Lady Hester Stanhope to Mr. John Webb, merchant,
at Leghorn.

Djoun, 24th of October, 1828.

Sir,

When I received your letter of the 17th of July, I was very ill, confined to my room, and occasionally delirious: nevertheless, in a moment of reason, I desired Mr. Gerardin to acquaint you with the great loss I had sustained in the faithful Miss Williams.

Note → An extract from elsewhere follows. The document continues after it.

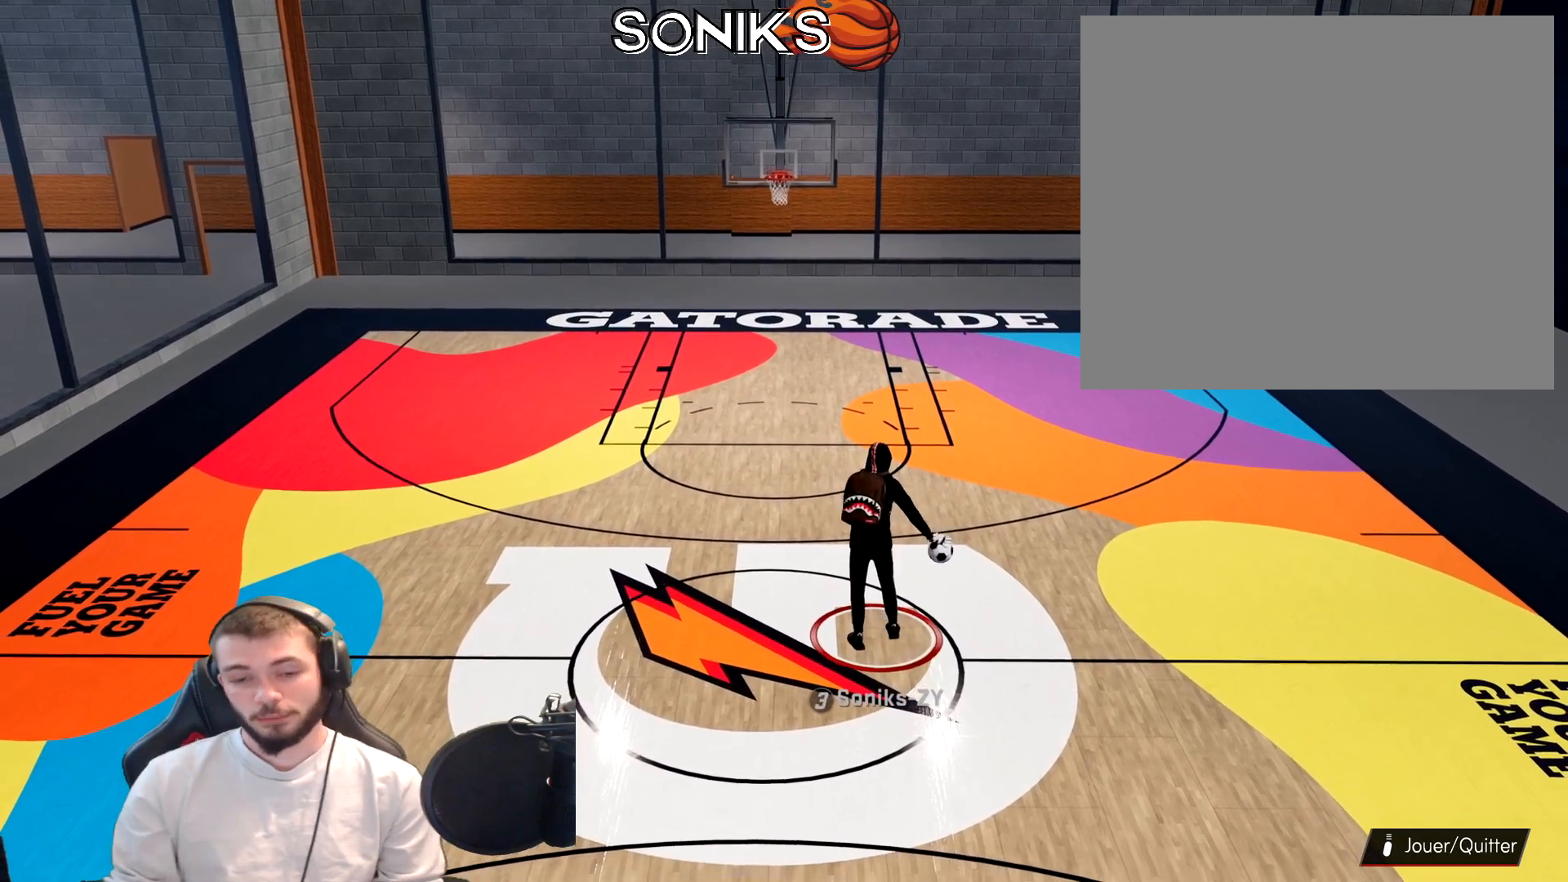
{"buttons": ["R2"], "left_stick": "up-left", "right_stick": "center", "events": [[417, "R2", "down"], [433, "left_stick", "up-left"]]}
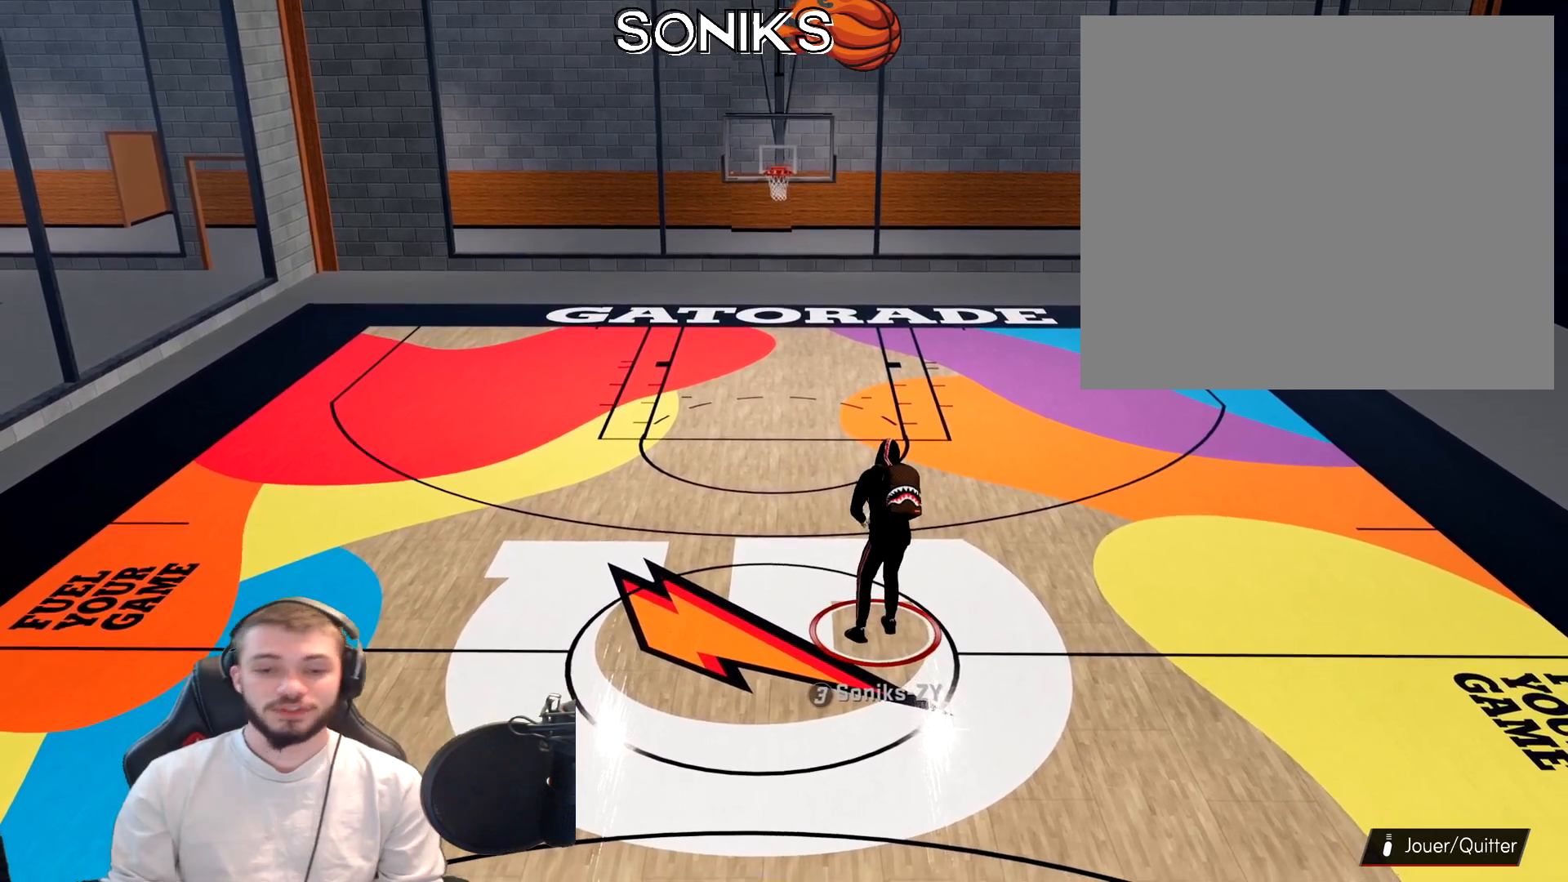
{"buttons": ["R2"], "left_stick": "up-left", "right_stick": "center", "events": []}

After two years of plague, there broke out, over almost all Mount Lebanon, a kind of fever, which I do not know precisely how to name. Whether it was a sort of yellow or malignant fever, poor Miss Williams fell a victim to it, as well as a servant, named Môosa, the only one in whom I had any confidence; and I but just escaped death from it myself. I am, as it were, come to life again by a miracle, owing to the attentions of a rich peasant, who came from a considerable distance to assist me. He found me entirely abandoned, delirious, and at the point of death; and left in that state by whom?—by wicked maids, who had cost Miss W. and me such pains in endeavouring to make something of them. You may easily imagine that I did not keep such ungrateful sluts an instant after I came to myself. Even in the weak state in which I was, I felt in a rage at the deplorable accounts which were given me of the detestable indifference which they showed when Miss W. was dying, occupying themselves in pilfering what they could lay their hands on: but I have already told you what the Christians of this country are. At the present moment, I have nobody to assist me but some old women of the village, the most stupid and ignorant creatures in the world. My greatest resource is a girl of eight years old, whom I have brought up, who appears attached to me, and who is less stupid than the others.[23] However, one cannot get well very fast, attended by such people, to whom it is impossible to trust a key. I am moved from my bed to the sofa, and from the sofa to the bed, and I am not yet able to walk unsupported; but, if I was better waited on, and had more quiet and proper things to eat, I know very well what an effort my iron constitution would make, which has brought me through this illness without doctor or doctor’s-stuff. I have a good appetite; but my weakness of stomach does not enable me to digest the coarse and badly-cooked food which they give me to eat, seeing that my stomach has been very much disordered for want of nourishment during fifteen days, having subsisted all that time on barley-water and plain water.

My ignorance of what passed around me was not, properly speaking, the delirium of fever; it was a stupor, caused by the neglect with which I was treated. The peasant says that, when he entered my bed-room,[24] he found me stiff and cold, in the state of one dying of hunger: he gave me food immediately. After some days I came to myself, and am now gaining strength. But, in the midst of all this, I am not melancholy. What has happened has happened, and whatever is is best. To-day I was telling Mr. Beaudin[25] some anecdotes of the celebrated Duke of Dorset, which were of no very mournful turn. Mr. Beaudin’s coming has been of the greatest service to me in every way. He has raised for me, with a great deal of difficulty, some money, for which I have given him my bill of exchange for 1000 dollars, dated October the 15th. I have given him another bill for 500 dollars, dated the 24th of October. I endeavour to scrape together as much as I can, because the aspect of the times is dark. I must lay in provisions of all kinds; for in a short time it will not be so easy to do it, as some imagine, and prices will rise to something incredible.

It seems to me that, if Dr. —— had decided on coming, he would have been here before now. Well! I have got over this illness without his assistance, or that of any other doctor, and one feels much more elevated when God has been one’s physician. It is the Supreme Being alone who has saved me in all my difficulties for these last twenty years, and who has given me strength to support what others would have sunk under.